-- Listed records follows --

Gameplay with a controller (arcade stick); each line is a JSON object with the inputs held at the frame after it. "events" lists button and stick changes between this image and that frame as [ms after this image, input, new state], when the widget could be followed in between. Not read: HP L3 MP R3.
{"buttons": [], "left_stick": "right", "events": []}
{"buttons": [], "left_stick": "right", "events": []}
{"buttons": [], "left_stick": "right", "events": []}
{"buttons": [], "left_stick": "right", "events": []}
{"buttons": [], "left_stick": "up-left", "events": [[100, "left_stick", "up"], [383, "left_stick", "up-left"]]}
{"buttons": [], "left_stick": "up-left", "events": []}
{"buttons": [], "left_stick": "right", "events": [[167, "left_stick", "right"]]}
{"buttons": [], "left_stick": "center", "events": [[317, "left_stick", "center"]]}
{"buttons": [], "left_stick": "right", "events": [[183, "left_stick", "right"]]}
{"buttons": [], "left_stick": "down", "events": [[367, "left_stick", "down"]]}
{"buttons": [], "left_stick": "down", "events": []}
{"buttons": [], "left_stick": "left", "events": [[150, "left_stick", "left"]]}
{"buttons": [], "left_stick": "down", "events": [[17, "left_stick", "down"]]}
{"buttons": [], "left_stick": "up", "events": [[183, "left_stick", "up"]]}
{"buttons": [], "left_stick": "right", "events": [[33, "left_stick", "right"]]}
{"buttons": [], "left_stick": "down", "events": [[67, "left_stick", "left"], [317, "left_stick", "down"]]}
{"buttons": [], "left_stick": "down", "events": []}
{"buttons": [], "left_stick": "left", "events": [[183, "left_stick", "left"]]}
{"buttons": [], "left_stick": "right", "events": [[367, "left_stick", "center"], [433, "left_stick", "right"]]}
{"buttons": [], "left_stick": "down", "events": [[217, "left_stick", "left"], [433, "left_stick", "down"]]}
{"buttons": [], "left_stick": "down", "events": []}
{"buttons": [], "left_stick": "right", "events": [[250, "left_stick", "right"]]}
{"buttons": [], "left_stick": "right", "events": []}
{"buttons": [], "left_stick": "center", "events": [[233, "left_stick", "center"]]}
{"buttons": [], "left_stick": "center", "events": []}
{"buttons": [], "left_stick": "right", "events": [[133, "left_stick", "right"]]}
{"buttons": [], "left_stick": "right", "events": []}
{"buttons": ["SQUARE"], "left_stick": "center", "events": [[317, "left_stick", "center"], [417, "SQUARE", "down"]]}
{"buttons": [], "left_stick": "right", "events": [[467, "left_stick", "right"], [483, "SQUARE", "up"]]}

-- Listed records concluded --

Within the entries above, find the string "SQUARE" and return each line that holds it.

{"buttons": ["SQUARE"], "left_stick": "center", "events": [[317, "left_stick", "center"], [417, "SQUARE", "down"]]}
{"buttons": [], "left_stick": "right", "events": [[467, "left_stick", "right"], [483, "SQUARE", "up"]]}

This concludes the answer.